### TASK BRIEF
Extract every line of text from each of the items below, copying each one character for character.

### MATERIAL SHOWN
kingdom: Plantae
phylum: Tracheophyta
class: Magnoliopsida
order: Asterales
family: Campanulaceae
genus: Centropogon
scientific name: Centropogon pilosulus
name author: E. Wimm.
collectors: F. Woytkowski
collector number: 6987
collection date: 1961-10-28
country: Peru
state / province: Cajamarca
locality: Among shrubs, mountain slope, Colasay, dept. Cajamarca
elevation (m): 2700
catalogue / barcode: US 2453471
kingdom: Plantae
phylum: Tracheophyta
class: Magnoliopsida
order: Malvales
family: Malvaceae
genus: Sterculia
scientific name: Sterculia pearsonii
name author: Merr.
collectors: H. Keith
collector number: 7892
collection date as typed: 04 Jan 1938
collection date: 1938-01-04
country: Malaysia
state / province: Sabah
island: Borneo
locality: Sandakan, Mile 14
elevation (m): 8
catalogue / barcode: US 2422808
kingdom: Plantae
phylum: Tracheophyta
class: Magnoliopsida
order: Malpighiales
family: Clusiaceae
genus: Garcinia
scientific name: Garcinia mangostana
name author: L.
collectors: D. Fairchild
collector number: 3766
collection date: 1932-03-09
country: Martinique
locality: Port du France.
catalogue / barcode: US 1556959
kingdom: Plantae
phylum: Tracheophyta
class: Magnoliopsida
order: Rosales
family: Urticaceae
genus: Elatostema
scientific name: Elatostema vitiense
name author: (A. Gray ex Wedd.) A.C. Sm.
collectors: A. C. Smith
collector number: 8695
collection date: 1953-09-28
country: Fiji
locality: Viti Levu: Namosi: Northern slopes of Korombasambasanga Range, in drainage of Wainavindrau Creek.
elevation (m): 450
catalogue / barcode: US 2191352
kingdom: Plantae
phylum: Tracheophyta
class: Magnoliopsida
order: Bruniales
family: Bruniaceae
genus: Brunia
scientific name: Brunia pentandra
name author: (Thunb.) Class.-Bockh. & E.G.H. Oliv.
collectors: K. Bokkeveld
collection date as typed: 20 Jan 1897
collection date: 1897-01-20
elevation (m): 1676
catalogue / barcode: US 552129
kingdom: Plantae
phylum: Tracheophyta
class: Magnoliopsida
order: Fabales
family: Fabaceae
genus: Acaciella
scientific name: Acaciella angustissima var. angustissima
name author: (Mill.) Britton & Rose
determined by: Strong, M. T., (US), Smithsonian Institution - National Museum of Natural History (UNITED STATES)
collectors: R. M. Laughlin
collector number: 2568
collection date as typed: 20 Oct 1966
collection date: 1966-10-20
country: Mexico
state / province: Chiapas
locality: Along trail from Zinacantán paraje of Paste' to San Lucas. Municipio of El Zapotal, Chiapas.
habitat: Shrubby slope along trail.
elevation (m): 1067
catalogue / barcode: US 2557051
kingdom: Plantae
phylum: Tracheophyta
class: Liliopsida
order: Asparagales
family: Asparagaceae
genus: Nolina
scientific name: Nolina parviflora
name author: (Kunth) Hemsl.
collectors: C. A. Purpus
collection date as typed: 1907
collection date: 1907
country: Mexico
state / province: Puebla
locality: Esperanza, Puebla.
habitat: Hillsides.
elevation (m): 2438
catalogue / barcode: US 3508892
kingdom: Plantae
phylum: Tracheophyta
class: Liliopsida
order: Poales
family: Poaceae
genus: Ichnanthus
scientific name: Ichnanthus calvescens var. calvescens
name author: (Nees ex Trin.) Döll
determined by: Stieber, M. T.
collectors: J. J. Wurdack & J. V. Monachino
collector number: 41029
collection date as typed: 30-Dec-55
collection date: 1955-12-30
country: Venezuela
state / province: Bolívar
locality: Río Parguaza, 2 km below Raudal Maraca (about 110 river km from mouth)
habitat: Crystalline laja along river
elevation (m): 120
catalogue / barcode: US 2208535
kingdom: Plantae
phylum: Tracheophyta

### TASK RESULT
kingdom: Plantae
phylum: Tracheophyta
class: Magnoliopsida
order: Asterales
family: Campanulaceae
genus: Centropogon
scientific name: Centropogon pilosulus
name author: E. Wimm.
collectors: F. Woytkowski
collector number: 6987
collection date: 1961-10-28
country: Peru
state / province: Cajamarca
locality: Among shrubs, mountain slope, Colasay, dept. Cajamarca
elevation (m): 2700
catalogue / barcode: US 2453471
kingdom: Plantae
phylum: Tracheophyta
class: Magnoliopsida
order: Malvales
family: Malvaceae
genus: Sterculia
scientific name: Sterculia pearsonii
name author: Merr.
collectors: H. Keith
collector number: 7892
collection date as typed: 04 Jan 1938
collection date: 1938-01-04
country: Malaysia
state / province: Sabah
island: Borneo
locality: Sandakan, Mile 14
elevation (m): 8
catalogue / barcode: US 2422808
kingdom: Plantae
phylum: Tracheophyta
class: Magnoliopsida
order: Malpighiales
family: Clusiaceae
genus: Garcinia
scientific name: Garcinia mangostana
name author: L.
collectors: D. Fairchild
collector number: 3766
collection date: 1932-03-09
country: Martinique
locality: Port du France.
catalogue / barcode: US 1556959
kingdom: Plantae
phylum: Tracheophyta
class: Magnoliopsida
order: Rosales
family: Urticaceae
genus: Elatostema
scientific name: Elatostema vitiense
name author: (A. Gray ex Wedd.) A.C. Sm.
collectors: A. C. Smith
collector number: 8695
collection date: 1953-09-28
country: Fiji
locality: Viti Levu: Namosi: Northern slopes of Korombasambasanga Range, in drainage of Wainavindrau Creek.
elevation (m): 450
catalogue / barcode: US 2191352
kingdom: Plantae
phylum: Tracheophyta
class: Magnoliopsida
order: Bruniales
family: Bruniaceae
genus: Brunia
scientific name: Brunia pentandra
name author: (Thunb.) Class.-Bockh. & E.G.H. Oliv.
collectors: K. Bokkeveld
collection date as typed: 20 Jan 1897
collection date: 1897-01-20
elevation (m): 1676
catalogue / barcode: US 552129
kingdom: Plantae
phylum: Tracheophyta
class: Magnoliopsida
order: Fabales
family: Fabaceae
genus: Acaciella
scientific name: Acaciella angustissima var. angustissima
name author: (Mill.) Britton & Rose
determined by: Strong, M. T., (US), Smithsonian Institution - National Museum of Natural History (UNITED STATES)
collectors: R. M. Laughlin
collector number: 2568
collection date as typed: 20 Oct 1966
collection date: 1966-10-20
country: Mexico
state / province: Chiapas
locality: Along trail from Zinacantán paraje of Paste' to San Lucas. Municipio of El Zapotal, Chiapas.
habitat: Shrubby slope along trail.
elevation (m): 1067
catalogue / barcode: US 2557051
kingdom: Plantae
phylum: Tracheophyta
class: Liliopsida
order: Asparagales
family: Asparagaceae
genus: Nolina
scientific name: Nolina parviflora
name author: (Kunth) Hemsl.
collectors: C. A. Purpus
collection date as typed: 1907
collection date: 1907
country: Mexico
state / province: Puebla
locality: Esperanza, Puebla.
habitat: Hillsides.
elevation (m): 2438
catalogue / barcode: US 3508892
kingdom: Plantae
phylum: Tracheophyta
class: Liliopsida
order: Poales
family: Poaceae
genus: Ichnanthus
scientific name: Ichnanthus calvescens var. calvescens
name author: (Nees ex Trin.) Döll
determined by: Stieber, M. T.
collectors: J. J. Wurdack & J. V. Monachino
collector number: 41029
collection date as typed: 30-Dec-55
collection date: 1955-12-30
country: Venezuela
state / province: Bolívar
locality: Río Parguaza, 2 km below Raudal Maraca (about 110 river km from mouth)
habitat: Crystalline laja along river
elevation (m): 120
catalogue / barcode: US 2208535
kingdom: Plantae
phylum: Tracheophyta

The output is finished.